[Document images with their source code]
_ _ _ _ _

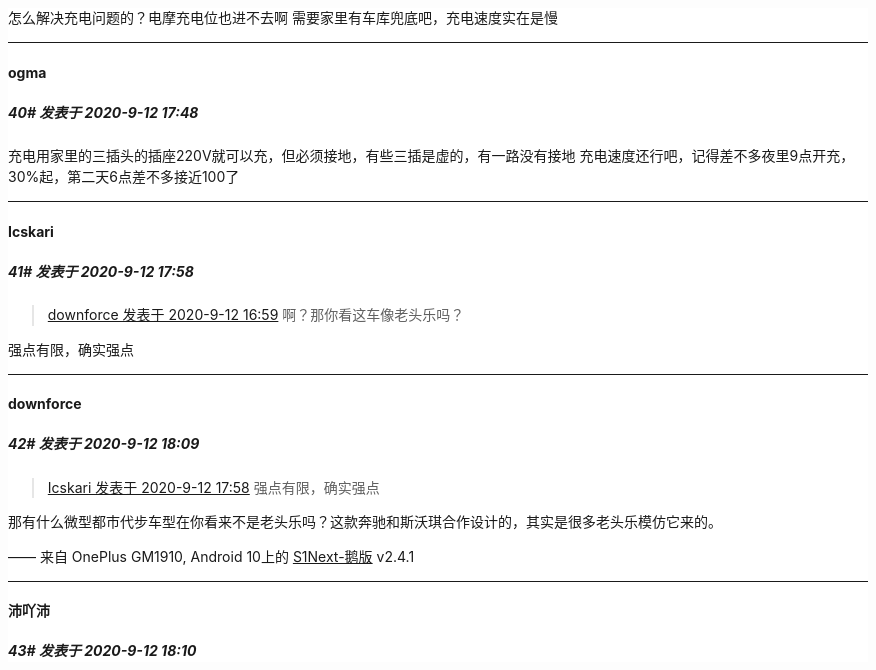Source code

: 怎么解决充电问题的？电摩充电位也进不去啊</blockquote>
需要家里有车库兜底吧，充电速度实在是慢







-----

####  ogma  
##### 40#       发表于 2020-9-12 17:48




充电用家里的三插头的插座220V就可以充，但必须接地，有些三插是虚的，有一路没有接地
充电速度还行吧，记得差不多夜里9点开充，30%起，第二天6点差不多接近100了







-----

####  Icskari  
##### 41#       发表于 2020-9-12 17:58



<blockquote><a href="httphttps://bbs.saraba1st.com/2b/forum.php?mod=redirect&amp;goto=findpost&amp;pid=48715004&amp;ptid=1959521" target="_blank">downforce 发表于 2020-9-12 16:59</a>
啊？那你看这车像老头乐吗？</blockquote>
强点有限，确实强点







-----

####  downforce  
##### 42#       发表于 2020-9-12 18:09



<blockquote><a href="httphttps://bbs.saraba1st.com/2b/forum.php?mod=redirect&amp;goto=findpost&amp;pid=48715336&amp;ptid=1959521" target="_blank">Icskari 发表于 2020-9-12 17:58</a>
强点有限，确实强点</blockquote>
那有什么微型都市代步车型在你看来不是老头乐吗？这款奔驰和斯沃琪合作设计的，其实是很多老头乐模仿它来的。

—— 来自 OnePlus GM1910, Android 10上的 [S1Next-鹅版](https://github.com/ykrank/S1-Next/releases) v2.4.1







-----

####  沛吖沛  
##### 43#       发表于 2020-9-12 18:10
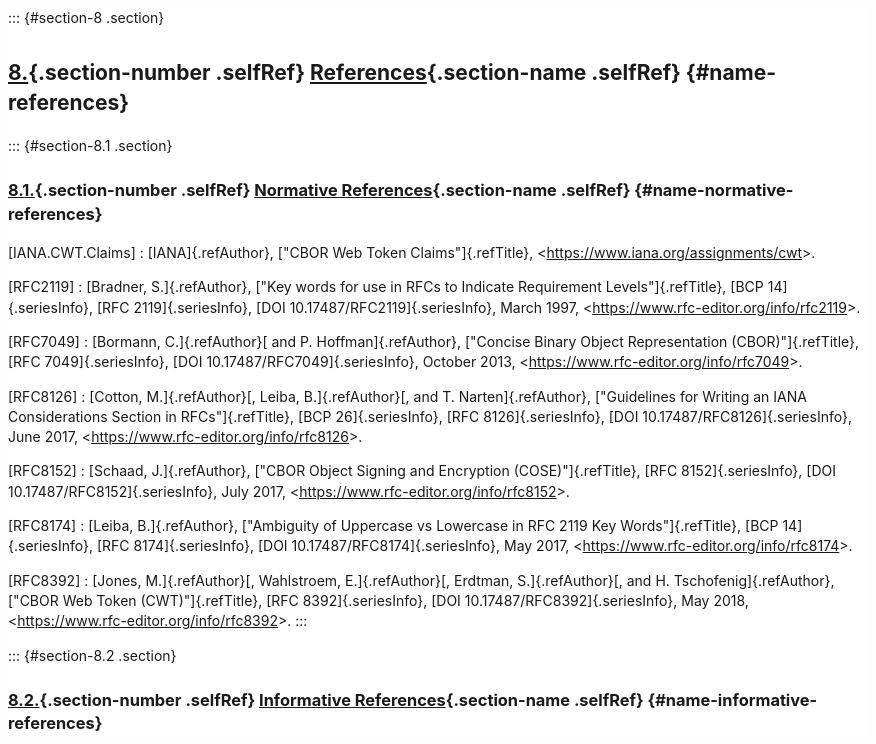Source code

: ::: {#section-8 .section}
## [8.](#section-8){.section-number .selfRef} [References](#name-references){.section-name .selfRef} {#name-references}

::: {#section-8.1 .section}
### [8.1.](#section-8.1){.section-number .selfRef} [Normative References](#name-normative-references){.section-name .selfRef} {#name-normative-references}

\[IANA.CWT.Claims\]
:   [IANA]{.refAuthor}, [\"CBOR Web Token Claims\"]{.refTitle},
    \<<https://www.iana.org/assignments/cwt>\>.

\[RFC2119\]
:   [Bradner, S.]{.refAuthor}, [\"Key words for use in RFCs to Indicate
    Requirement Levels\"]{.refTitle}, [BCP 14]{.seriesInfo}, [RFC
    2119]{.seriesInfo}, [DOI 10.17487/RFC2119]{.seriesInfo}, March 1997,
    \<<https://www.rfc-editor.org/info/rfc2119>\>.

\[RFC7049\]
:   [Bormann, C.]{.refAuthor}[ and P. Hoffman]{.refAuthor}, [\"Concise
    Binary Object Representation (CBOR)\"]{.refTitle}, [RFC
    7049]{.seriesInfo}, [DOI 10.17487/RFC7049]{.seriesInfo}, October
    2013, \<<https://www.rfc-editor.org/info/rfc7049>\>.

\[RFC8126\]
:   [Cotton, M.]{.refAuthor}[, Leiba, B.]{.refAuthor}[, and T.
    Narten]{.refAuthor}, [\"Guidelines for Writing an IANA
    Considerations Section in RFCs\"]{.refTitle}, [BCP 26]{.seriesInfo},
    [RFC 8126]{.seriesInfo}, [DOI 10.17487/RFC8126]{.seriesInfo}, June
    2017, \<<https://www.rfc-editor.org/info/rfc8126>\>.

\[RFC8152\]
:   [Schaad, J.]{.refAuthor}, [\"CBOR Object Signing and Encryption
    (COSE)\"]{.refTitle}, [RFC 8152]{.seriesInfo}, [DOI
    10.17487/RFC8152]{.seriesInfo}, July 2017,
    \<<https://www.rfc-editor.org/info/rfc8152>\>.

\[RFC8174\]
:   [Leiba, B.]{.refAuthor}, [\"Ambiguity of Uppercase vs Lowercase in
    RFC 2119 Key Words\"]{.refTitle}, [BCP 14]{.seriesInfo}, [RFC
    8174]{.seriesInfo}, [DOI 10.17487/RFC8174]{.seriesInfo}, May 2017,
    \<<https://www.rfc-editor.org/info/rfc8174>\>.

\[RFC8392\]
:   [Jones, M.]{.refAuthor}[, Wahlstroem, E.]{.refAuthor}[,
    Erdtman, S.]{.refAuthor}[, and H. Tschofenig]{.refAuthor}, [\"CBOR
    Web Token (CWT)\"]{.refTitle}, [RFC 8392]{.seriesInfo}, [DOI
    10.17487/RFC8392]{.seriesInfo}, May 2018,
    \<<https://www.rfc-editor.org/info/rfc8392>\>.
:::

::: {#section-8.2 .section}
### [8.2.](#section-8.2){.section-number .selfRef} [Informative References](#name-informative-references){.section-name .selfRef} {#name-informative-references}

_ _ _ _ _

## WORK REQUIRED
Please pick out every line of the entries above that contains the string "editor".

## YOUR SOLUTION
    \<<https://www.rfc-editor.org/info/rfc2119>\>.
    2013, \<<https://www.rfc-editor.org/info/rfc7049>\>.
    2017, \<<https://www.rfc-editor.org/info/rfc8126>\>.
    \<<https://www.rfc-editor.org/info/rfc8152>\>.
    \<<https://www.rfc-editor.org/info/rfc8174>\>.
    \<<https://www.rfc-editor.org/info/rfc8392>\>.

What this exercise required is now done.